A Love For Open Source and Developer Tooling

  • Worked on Ember Learning Team - Along with the Ember Learning Team, I helped write, review, and advise on updates to guide changes with the release of the Ember Octane edition. I worked on improving the accessibility and readability for developers of all experience levels and specifically focused on making the guides approachable for those more familiar with React or Vue.
  • Designed and contributed build tooling For Ember Guides and Empress Blog - To deploy the Ember Octane guides, I helped develop build tooling to move the guides from a set of confusing build transformations to a regular Ember application and set of markdown files: unlocking guide contribution to more of the Ember.js community and speeding up deploy times. (psst. Empress drives my site here too)
  • Advised JSON:API spec team, jsonapi.net core, and Kurier.js projects - To aid with the public API design and user-friendliness/documentation, I worked with the JSON:API spec team on the operation specification and communication. Along with the spec feedback, I co-developed early iterations of Kurier.js (a Typescript implementation of the JSON:API spec) and helped design and paired with the project maintainer to improve operation transactions and access control.
  • Published and maintained Node/Ember Project and Package Deprecation Tooling - Maintaining project deprecations and knowing what packages, warnings, or lint errors to try and tackle first can be overwhelming.
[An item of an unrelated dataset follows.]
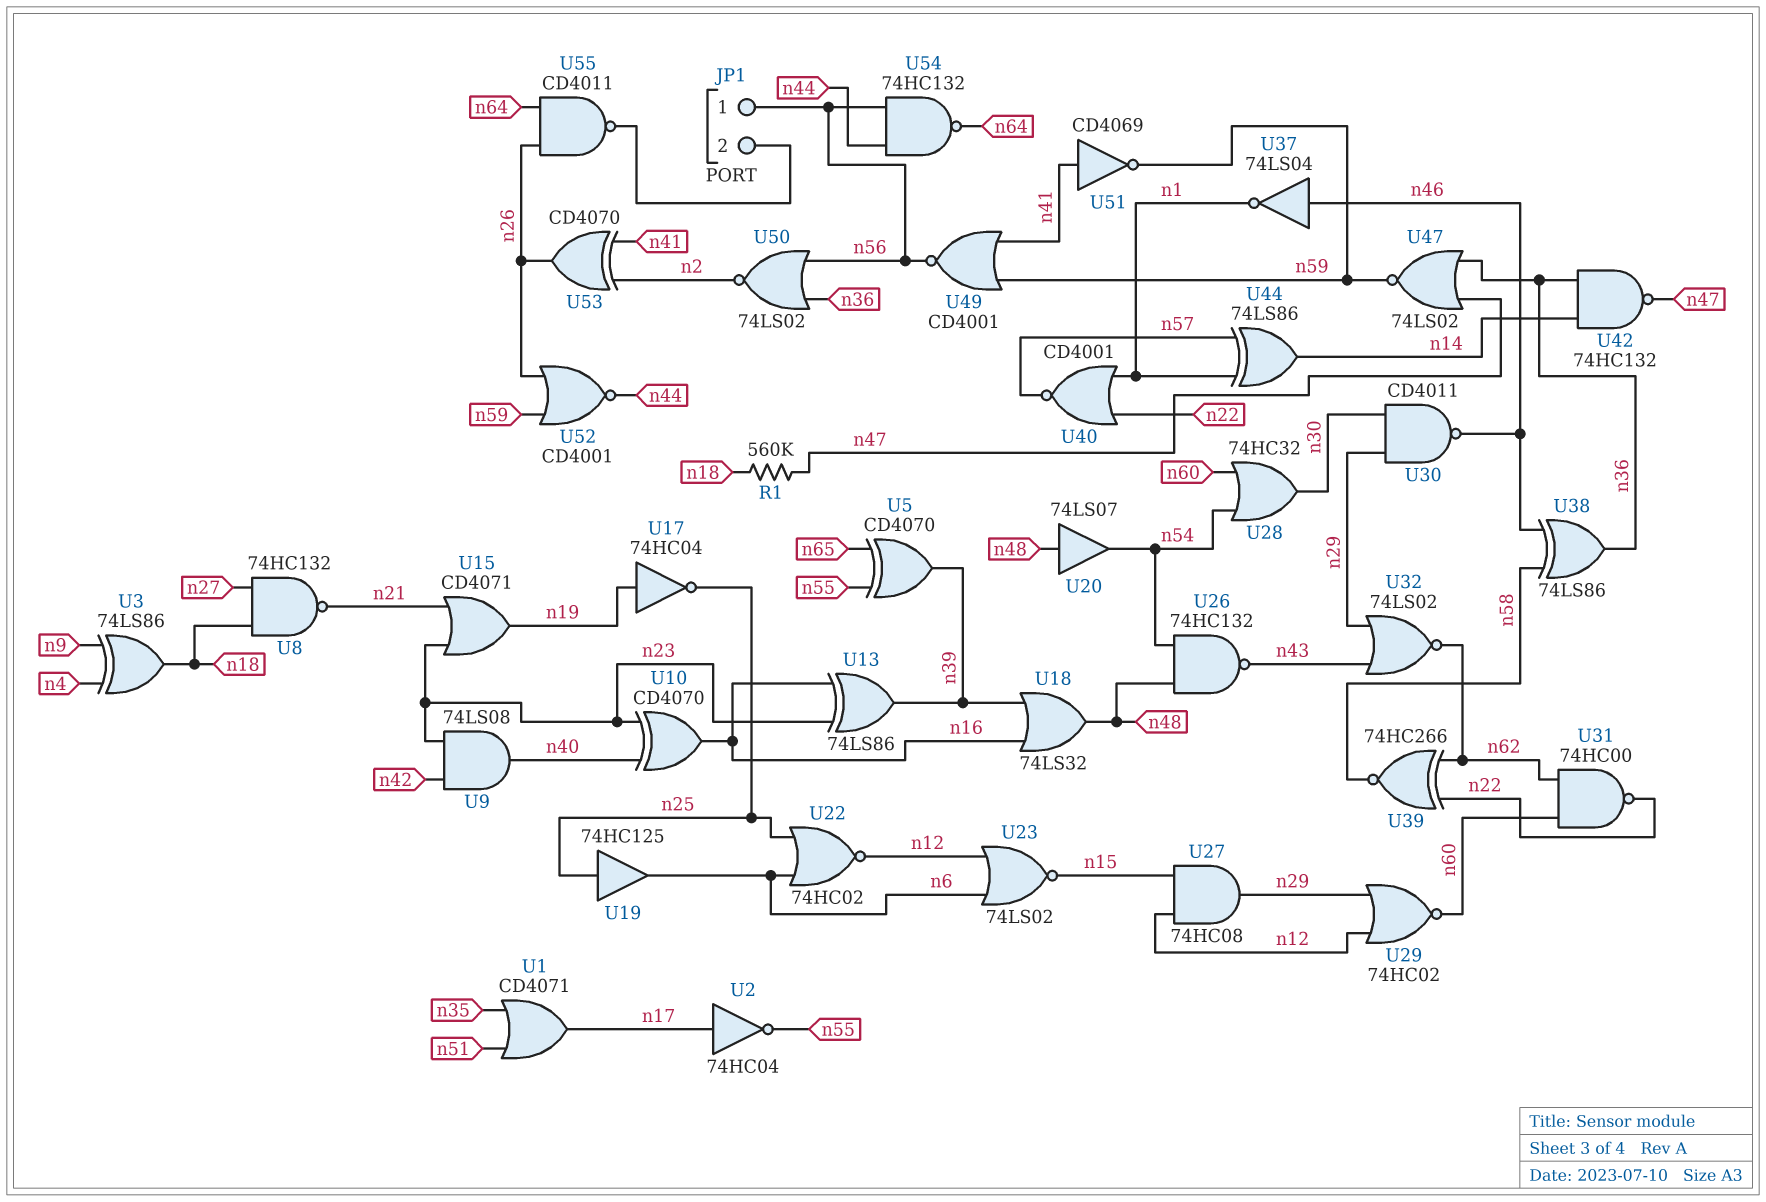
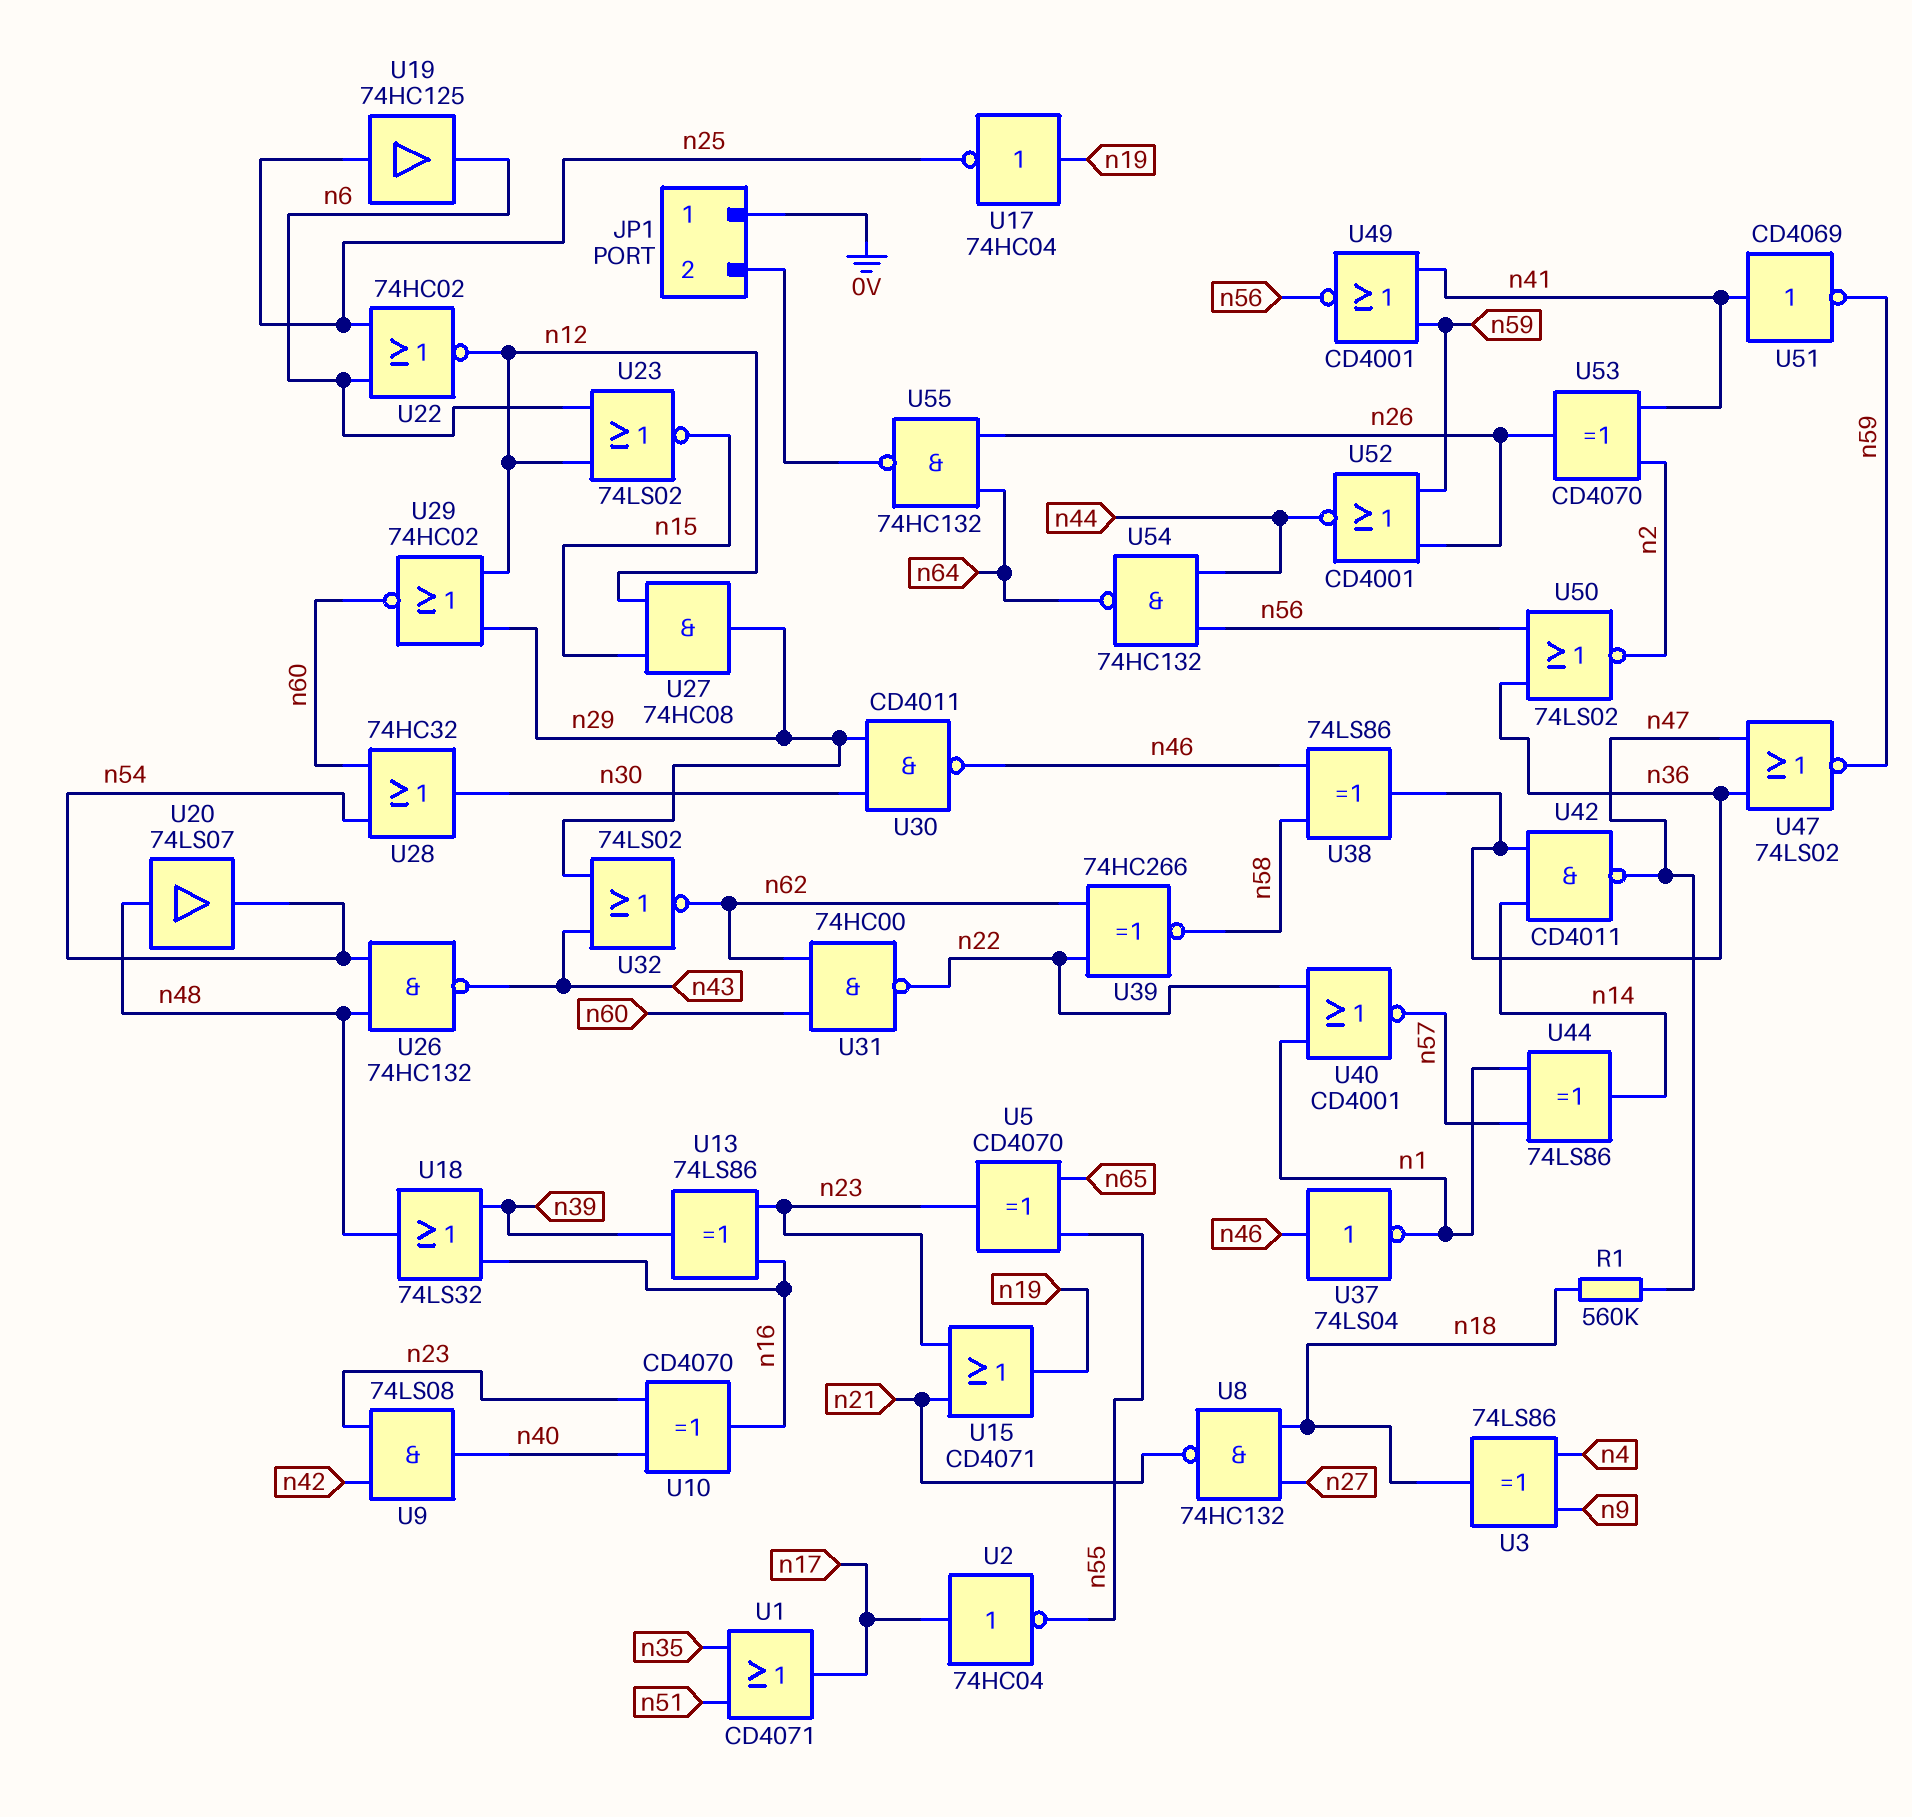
JP1 pin 1: n56 -> 0V
U5: XOR CD4070 (in n55, in n65, out n39) -> XOR CD4070 (in n55, in n65, out n23)
U42: NAND 74HC132 (in n14, in n36, out n47) -> NAND CD4011 (in n14, in n36, out n47)
U55: NAND CD4011 (in n26, in n64, out JP1/2) -> NAND 74HC132 (in n26, in n64, out JP1/2)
I have built a set of various NPM packages including ember-pod-workflow-cli and ember-project-deprecation-dashboard: a set of CLI and CI tools that guide developers through codemods, identifying manual deprecation warnings, and addressing lint/build warnings by breaking the problem into module aware (and import/usage aware chunks) allowing teams to identify and tackle the most important modules first. Click here to see the latest output of the pod deprecation dashboard for my project with N2Retail.
  • Developed build tooling starter kit for new developers - While teaching at The Iron Yard and conducting workshops, I developed a quick build tooling setup that let developers use ES6 modules, node_module imports, and SCSS precompilation, predating the existence of Bundlr or Vite. This tool helped students and teams quickly write production-level modern JavaScript without learning or maintaining Webpack configs.